To-do item - Below are the records; copy each line in which "Настройте" occurs.

Dataset entries
+--

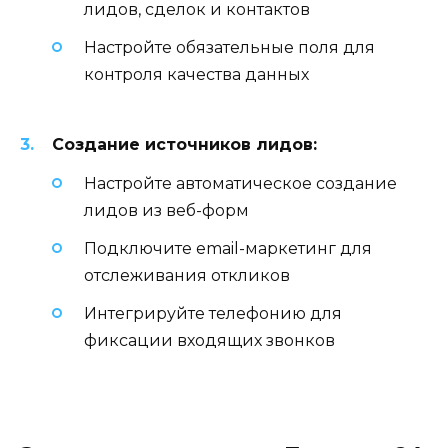
лидов, сделок и контактов
Настройте обязательные поля для
контроля качества данных
Создание источников лидов:
Настройте автоматическое создание
лидов из веб-форм
Подключите email-маркетинг для
отслеживания откликов
Интегрируйте телефонию для
фиксации входящих звонков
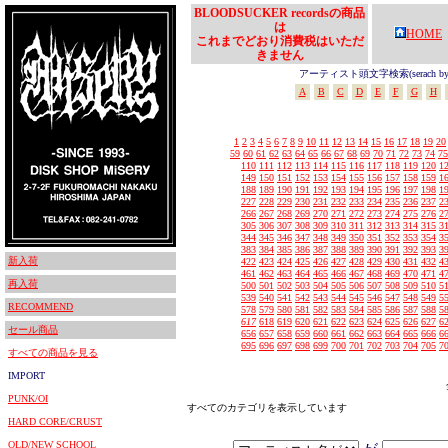
BLOODSUCKER recordsの商品
は
HOME
これまでどおり消費税はいただ
きません
アーティスト頭文字検索(serach by In
A
B
C
D
E
F
G
H
1
2
3
4
5
6
7
8
9
10
11
12
13
14
15
16
17
18
19
20
59
60
61
62
63
64
65
66
67
68
69
70
71
72
73
74
75
110
111
112
113
114
115
116
117
118
119
120
1
149
150
151
152
153
154
155
156
157
158
159
1
188
189
190
191
192
193
194
195
196
197
198
1
227
228
229
230
231
232
233
234
235
236
237
2
266
267
268
269
270
271
272
273
274
275
276
2
305
306
307
308
309
310
311
312
313
314
315
3
344
345
346
347
348
349
350
351
352
353
354
3
383
384
385
386
387
388
389
390
391
392
393
3
新入荷
422
423
424
425
426
427
428
429
430
431
432
4
461
462
463
464
465
466
467
468
469
470
471
4
再入荷
500
501
502
503
504
505
506
507
508
509
510
5
539
540
541
542
543
544
545
546
547
548
549
5
RECOMMEND
578
579
580
581
582
583
584
585
586
587
588
5
617
618
619
620
621
622
623
624
625
626
627
6
セール商品
656
657
658
659
660
661
662
663
664
665
666
6
695
696
697
698
699
700
701
702
703
704
705
7
すべての商品を見る
IMPORT
PUNK/OI
すべてのカテゴリを表示しています
HARD CORE/CRUST
OLD/NEW SCHOOL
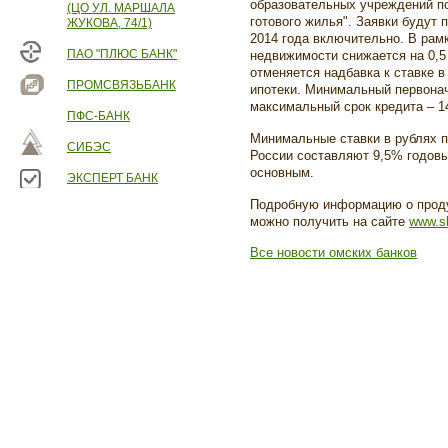
образовательных учреждений по
(ЦО УЛ. МАРШАЛА
готового жилья". Заявки будут 
ЖУКОВА, 74/1)
2014 года включительно. В рамк
ПАО "ПЛЮС БАНК"
недвижимости снижается на 0,5 
отменяется надбавка к ставке в
ПРОМСВЯЗЬБАНК
ипотеки. Минимальный первона
максимальный срок кредита – 14
ПФС-БАНК
Минимальные ставки в рублях 
СИБЭС
России составляют 9,5% годовы
основным.
ЭКСПЕРТ БАНК
Подробную информацию о проду
можно получить на сайте
www.s
Все новости омских банков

+--

Response below -
Настройте обязательные поля для
Настройте автоматическое создание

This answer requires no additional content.